Bir evin düzenini, içerisindeki malzemeleri, ne vakit müsait olunacağı gibi durumları en iyi o evin sahibi bilir. Ve bu sahip, “hırsız”ın işini kolaylaştıracak detay ve plân gibi bilgileri bizzat aktararak o evde yapılacak operasyona ziyadesiyle katkı sunar.

Hareketli bir coğrafyada olan ülkemizin içinde de misalini verdiğimiz “hırsız-öküz” ikilisini hemen her gelişmede gayet “zoom” bir görüntüyle seyrediyoruz. Ne vakit zor bir süreçten geçsek, Devlet’in uzattığı ele tutunmaya çalışsak, “devlet-millet” dayanışmasına çomak sokacak kıpırdanmaları an itibariyle yaşıyoruz. Tıpkı büyük depremin zorlu “arama-kurtarma” faaliyetini yaparken iklim şartlarının olumsuz etkilerinin bir ihmâl ve de önemsememe tavrı şeklinde izah ediliyor olması gibi…
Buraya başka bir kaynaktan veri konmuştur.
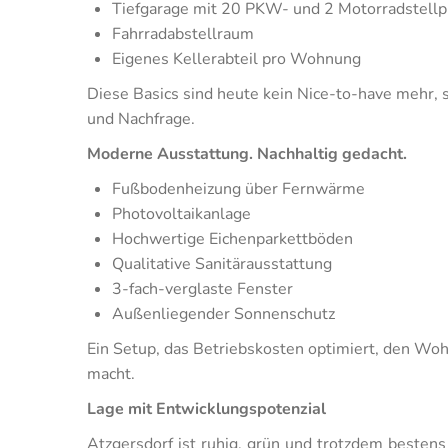
Tiefgarage mit 20 PKW- und 2 Motorradstellp
Fahrradabstellraum
Eigenes Kellerabteil pro Wohnung
Diese Basics sind heute kein Nice-to-have mehr, s
und Nachfrage.
Moderne Ausstattung. Nachhaltig gedacht.
Fußbodenheizung über Fernwärme
Photovoltaikanlage
Hochwertige Eichenparkettböden
Qualitative Sanitärausstattung
3-fach-verglaste Fenster
Außenliegender Sonnenschutz
Ein Setup, das Betriebskosten optimiert, den Wo
macht.
Lage mit Entwicklungspotenzial
Atzgersdorf ist ruhig, grün und trotzdem bestens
Bu alandaki çatlak sesleri “evin hırsızı” gibi konumlandıran kaos fırsatçıları, bir hareketlenme umuduyla Devlet’i yıpratıp milleti kutuplaştırmanın hıncıyla olayların merkezinde kol geziyorlar. Oysa devlet babadır sırtını yasladığın, devlet anadır sinesine baş koyduğun…

6 Şubat 2023 tarihinde 10 ilimizi vuran deprem felâketinde (10 ilin bir coğrafî bölgeye denk düşeceğinin altını kalın çizgilerle çizmek isterim) çetin hava şartlarına rağmen canhıraş mücadele eden Devlet’in tüm kademeleri, STK’lar, gönüllü vatandaşlar umudu tırnaklarıyla kazırken, tüm ülke tek vücut hâlinde dualarla, nakdî ve aynî yardımlarla olaya kilitlenmişken, bahsettiğimiz algı operasyonları ve sosyal medya ağları üzerinden bütün toplumun zaten tarumar olmuş duygularını, kırılan kolunu kanadını daha da düşürmeye çalışıyorlar. Geniş bir alana yetişmeye çalışan tüm organlar bir kalbin daha atması, bir umudun daha yeşermesi için insanüstü gayretlerini ortaya koyarken, olumsuz her cümlenin kaç umudu bitireceğini, diğer taraf ise kaç gönle korku ekeceğini hesap ederek toplumun direncini kırıp kaos zemini oluşturmanın yollarını arıyor.

Biz, devlet müessesesine tüm varlığımızla sahip çıkan ve devleti varlığımızı besleyen ana damar olarak gören bir milletken, her ne kadar evimizin içerisine hâkim olmaya çalışsalar da, o “öküz” bu “baca”dan çıkmaz!